Let $f:[c,d] \rightarrow \mathbb{R}$ be a continuous function which is piecewise analytic, i.e., there exists $N\in \mathbb{N}$ and an increasing sequence $\left(i_{n}\right)_{1 \le n \le N}$, $i_{1}=c, i_{N}=d,$ such that $$ \forall x \in(c, d) \quad f(x)=\sum_{n=1}^{N-1} \chi_{\left[i_n, i_{n+1}\right)}(x) f_{n}(x), $$ where $f_n$ are analytic functions defined on $\left[i_{n}, i_{n+1}\right]$ and $\chi_{\left[i_{n}, i_{n+1}\right)}$ are characteristic functions for $n=1, \ldots, N-1$.

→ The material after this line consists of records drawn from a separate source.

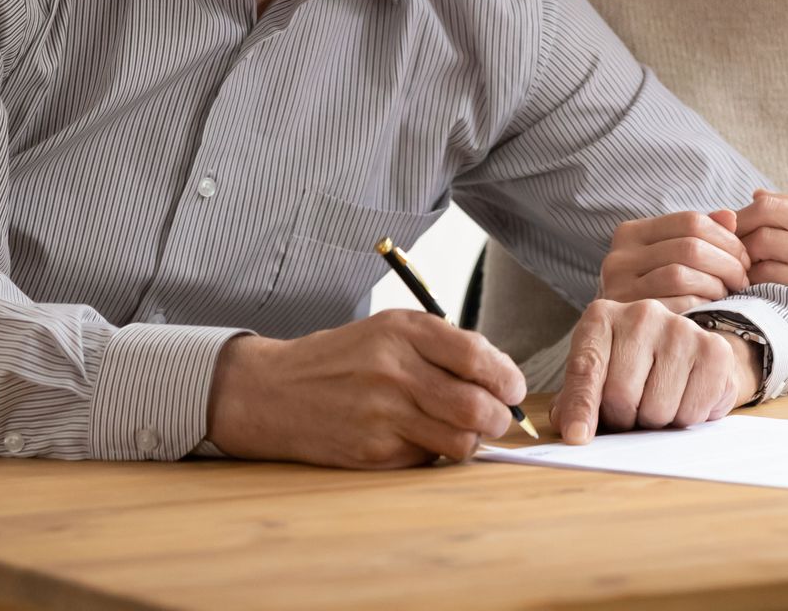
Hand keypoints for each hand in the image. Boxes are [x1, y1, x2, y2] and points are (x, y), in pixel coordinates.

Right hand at [205, 311, 525, 468]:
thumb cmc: (343, 358)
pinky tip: (422, 437)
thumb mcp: (389, 329)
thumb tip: (499, 370)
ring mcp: (383, 415)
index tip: (513, 387)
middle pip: (476, 406)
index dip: (506, 377)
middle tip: (499, 416)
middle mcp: (394, 371)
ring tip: (466, 430)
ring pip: (459, 440)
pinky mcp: (373, 451)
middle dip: (500, 417)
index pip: (477, 357)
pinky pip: (428, 457)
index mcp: (403, 332)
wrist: (274, 392)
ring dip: (474, 439)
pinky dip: (436, 451)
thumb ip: (443, 344)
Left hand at [550, 299, 761, 443]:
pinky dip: (686, 417)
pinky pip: (692, 411)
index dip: (581, 407)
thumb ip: (577, 399)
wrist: (686, 350)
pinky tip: (684, 397)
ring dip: (656, 421)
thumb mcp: (597, 376)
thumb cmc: (632, 368)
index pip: (586, 369)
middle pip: (621, 396)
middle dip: (624, 419)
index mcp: (602, 318)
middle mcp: (641, 314)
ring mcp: (680, 328)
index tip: (578, 436)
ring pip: (658, 409)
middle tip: (631, 411)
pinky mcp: (714, 349)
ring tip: (658, 400)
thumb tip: (572, 430)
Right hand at [600, 209, 749, 310]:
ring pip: (682, 275)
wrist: (626, 335)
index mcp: (631, 233)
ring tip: (727, 293)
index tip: (743, 258)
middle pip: (690, 247)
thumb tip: (729, 217)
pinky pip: (676, 305)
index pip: (690, 221)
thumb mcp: (671, 256)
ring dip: (716, 284)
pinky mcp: (631, 318)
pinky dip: (702, 305)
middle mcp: (619, 257)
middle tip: (742, 278)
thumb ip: (699, 234)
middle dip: (727, 263)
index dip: (726, 238)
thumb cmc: (655, 290)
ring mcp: (620, 289)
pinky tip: (712, 308)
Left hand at [733, 190, 787, 376]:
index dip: (743, 215)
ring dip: (741, 258)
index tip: (728, 234)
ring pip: (765, 243)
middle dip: (736, 230)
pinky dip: (753, 280)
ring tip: (733, 271)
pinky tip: (747, 288)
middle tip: (721, 250)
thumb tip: (755, 194)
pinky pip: (773, 276)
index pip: (776, 200)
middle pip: (767, 213)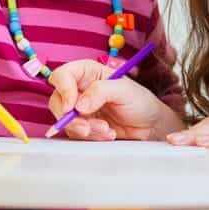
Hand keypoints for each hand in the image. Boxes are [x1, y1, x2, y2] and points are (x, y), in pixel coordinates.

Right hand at [48, 59, 183, 140]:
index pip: (63, 75)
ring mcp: (80, 110)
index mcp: (88, 72)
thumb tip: (80, 104)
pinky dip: (91, 137)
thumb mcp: (125, 90)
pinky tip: (109, 134)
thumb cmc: (141, 102)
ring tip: (106, 130)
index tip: (71, 106)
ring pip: (65, 120)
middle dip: (70, 117)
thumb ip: (101, 91)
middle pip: (57, 100)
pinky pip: (76, 134)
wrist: (151, 126)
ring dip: (84, 129)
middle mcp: (80, 90)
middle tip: (86, 126)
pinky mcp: (84, 127)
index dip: (63, 89)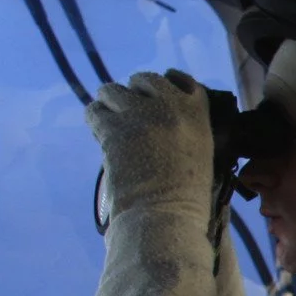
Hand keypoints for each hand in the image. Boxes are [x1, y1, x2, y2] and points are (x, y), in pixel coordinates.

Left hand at [85, 70, 215, 218]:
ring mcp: (141, 114)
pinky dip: (95, 122)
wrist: (166, 216)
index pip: (181, 80)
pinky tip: (102, 138)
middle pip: (143, 79)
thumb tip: (159, 115)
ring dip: (110, 105)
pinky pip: (94, 111)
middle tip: (129, 116)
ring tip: (113, 127)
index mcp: (198, 113)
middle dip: (133, 94)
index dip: (165, 83)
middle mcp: (170, 106)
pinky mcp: (115, 128)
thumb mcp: (201, 153)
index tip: (154, 96)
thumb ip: (186, 128)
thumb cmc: (188, 196)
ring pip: (112, 90)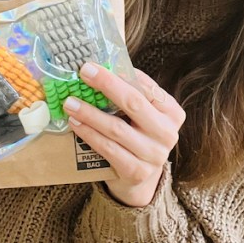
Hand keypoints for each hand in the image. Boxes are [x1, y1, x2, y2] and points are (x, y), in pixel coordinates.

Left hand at [64, 64, 185, 207]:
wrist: (140, 178)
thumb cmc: (137, 136)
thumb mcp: (142, 115)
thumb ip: (130, 92)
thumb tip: (101, 65)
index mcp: (172, 113)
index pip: (148, 87)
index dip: (123, 73)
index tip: (99, 63)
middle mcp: (168, 133)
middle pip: (134, 103)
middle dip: (107, 85)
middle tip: (84, 72)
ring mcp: (154, 155)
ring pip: (117, 128)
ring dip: (90, 113)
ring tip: (70, 102)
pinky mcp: (136, 171)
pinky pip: (108, 148)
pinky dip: (89, 134)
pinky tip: (75, 123)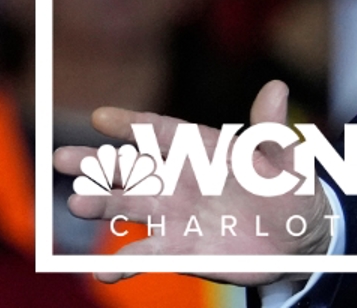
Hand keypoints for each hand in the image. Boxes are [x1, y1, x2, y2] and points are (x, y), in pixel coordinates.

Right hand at [52, 80, 331, 284]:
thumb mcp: (285, 157)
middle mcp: (178, 181)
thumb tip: (277, 86)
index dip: (133, 124)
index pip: (162, 132)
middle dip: (97, 163)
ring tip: (76, 203)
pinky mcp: (178, 249)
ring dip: (102, 206)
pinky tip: (103, 270)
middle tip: (60, 159)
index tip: (102, 117)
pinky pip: (145, 254)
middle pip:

Consider the set $Z(f)$ of zeros of $f$ in $(c,d)$.
Does the set $Z(f)$ have a finite number of connected components?
If there are infinitely many components of $Z(f)$, then there must be an $1\le n\le N$ such that $(i_n,i_{n+1})$ contains infinitely many of them, which we can take to be countable, say $(C_j)_{j\in \mathbb N}$ Now, choose $x_j\in C_j$. Then the sequence $(x_j)_{j\in \mathbb N}$ has a limit point $x\in [i_n,i_{n+1}]$ but $x\neq (i_n,i_{n+1})$ for otherwise $f=0$ on $(i_n,i_{n+1})$ (because $f_n$ is analytic), which is a contradiction since $(i_n,i_{n+1})$ is connected. Without loss of generality, $f(i_n)=0.$ But now, note that $f_{n-1}\cup f_n$ is analytic on $(i_{n-1},i_{n+1})$ and $x$ is a limit point of a sequence in $Z(f)$ interior to this interval, so again we have a contradiction because, in this case, $f=0$ on $(i_{n-1},i_{n+1}).$